I recently decided to use Polars in my side-project and stumbled upon surprisingly challenging task: computing a new column from two other variables using a function (not Polars expressions) for computation. I read the data from CSV file and want to derive more variables from it and I thought Polars would be a good tool for that.

Because I needed a working, not a good code I created a solution below, but there must be a better way! But maybe Polars is not for such use-cases and I should use some other crate? If so, please tell me which one.
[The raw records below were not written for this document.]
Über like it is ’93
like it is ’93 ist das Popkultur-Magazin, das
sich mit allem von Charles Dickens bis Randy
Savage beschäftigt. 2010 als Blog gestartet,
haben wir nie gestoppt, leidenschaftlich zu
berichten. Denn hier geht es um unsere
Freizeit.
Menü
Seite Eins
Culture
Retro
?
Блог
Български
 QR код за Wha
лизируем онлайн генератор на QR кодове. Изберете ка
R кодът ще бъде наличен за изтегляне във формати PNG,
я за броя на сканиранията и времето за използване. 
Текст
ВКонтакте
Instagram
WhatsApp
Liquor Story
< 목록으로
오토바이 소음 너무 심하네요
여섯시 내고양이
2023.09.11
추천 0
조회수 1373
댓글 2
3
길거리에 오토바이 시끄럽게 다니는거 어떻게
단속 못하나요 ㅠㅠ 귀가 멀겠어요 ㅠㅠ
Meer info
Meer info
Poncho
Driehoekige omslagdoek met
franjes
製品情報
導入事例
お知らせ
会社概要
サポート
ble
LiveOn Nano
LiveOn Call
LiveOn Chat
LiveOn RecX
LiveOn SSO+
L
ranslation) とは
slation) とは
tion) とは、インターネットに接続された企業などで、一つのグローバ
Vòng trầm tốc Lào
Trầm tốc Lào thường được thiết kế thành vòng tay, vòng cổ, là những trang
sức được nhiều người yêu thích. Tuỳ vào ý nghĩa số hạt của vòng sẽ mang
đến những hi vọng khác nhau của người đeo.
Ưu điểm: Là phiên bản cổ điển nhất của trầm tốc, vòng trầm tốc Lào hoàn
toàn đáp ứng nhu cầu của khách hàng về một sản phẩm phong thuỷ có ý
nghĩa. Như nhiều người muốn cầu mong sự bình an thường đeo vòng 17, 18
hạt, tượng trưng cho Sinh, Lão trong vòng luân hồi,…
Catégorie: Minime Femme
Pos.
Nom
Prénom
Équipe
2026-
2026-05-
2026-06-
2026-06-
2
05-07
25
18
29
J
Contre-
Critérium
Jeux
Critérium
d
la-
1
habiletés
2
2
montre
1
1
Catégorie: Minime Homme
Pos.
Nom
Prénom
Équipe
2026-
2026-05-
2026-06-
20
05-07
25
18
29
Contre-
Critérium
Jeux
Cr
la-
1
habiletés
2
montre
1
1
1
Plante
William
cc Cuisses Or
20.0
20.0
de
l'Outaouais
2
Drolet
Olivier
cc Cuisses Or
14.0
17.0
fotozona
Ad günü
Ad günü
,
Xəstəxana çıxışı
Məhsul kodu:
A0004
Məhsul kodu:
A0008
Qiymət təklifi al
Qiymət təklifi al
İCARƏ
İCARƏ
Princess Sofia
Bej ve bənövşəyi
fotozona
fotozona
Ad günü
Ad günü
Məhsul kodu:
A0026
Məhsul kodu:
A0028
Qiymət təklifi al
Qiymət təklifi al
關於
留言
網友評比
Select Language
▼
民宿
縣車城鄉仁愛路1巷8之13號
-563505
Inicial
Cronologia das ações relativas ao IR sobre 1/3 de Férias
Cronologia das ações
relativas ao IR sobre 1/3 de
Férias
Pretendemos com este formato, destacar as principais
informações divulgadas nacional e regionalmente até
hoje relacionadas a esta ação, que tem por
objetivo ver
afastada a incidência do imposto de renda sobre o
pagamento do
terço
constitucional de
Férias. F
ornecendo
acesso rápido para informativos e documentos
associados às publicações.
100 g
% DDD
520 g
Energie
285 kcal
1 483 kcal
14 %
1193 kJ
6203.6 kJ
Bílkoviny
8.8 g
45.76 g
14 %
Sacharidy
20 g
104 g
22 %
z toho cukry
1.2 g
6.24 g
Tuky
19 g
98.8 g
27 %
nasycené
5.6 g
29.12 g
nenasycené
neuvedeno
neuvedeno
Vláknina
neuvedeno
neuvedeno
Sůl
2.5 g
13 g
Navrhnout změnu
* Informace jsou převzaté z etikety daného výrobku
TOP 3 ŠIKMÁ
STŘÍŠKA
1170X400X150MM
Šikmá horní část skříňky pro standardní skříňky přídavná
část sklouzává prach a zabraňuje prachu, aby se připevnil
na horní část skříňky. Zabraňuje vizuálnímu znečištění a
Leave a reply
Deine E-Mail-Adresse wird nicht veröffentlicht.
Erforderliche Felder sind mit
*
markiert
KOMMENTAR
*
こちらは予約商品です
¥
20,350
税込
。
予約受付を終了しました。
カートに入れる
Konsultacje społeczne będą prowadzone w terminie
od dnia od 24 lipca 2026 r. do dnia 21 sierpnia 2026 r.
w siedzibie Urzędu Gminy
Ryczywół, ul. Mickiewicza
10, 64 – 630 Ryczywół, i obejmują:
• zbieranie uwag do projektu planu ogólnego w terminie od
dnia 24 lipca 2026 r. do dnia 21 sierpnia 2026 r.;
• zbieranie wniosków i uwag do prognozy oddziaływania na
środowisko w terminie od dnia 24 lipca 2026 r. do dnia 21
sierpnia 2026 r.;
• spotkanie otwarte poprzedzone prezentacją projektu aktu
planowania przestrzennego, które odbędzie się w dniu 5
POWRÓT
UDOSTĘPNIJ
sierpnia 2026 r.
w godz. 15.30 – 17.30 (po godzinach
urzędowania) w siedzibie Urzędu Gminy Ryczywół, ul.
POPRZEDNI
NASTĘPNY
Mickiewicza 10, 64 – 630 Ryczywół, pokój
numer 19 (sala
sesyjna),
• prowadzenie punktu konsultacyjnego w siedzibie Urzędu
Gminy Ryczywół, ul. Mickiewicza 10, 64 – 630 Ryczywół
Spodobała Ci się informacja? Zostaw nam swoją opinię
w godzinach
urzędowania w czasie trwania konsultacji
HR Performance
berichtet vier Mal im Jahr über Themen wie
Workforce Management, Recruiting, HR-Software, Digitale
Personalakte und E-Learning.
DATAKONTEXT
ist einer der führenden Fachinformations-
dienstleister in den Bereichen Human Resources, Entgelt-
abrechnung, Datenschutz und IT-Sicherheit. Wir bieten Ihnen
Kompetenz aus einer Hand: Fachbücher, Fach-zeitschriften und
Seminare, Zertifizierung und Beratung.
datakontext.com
fn add_col3(df: LazyFrame) -> Result<LazyFrame> {
    let mut col3 = vec![];

    let data = df.clone().collect()?.to_ndarray::<Float64Type>()?;

    for row in data.rows() {
        // I'm aware I could do this loop
        // more efficiently
        let a = row[1]; 
        let b = row[2];

        let c = complex_computation(a, b)?;

        col3.push(c);
    }

    let col3 = Series::new("Value3", col3);
    let df = df.with_column(col3.lit());

    Ok(df)
}

fn complex_computation(a: f64, b: f64) -> Result<f64> {
    ...
    
    Ok(c)
}

Having to clone, collect and convert to ndarray seems very inefficient to me and no really idiomatic. But I'm rather clueless how I could do this better - and most questions online discuss Python API of Polars.

In Python I would need to use .struct() and .apply() with lambda to do that computation. But in Rust .struct() seems to not exist and .apply() is for one column only.

Did anyone attempted to do that previously and came up with a better solution?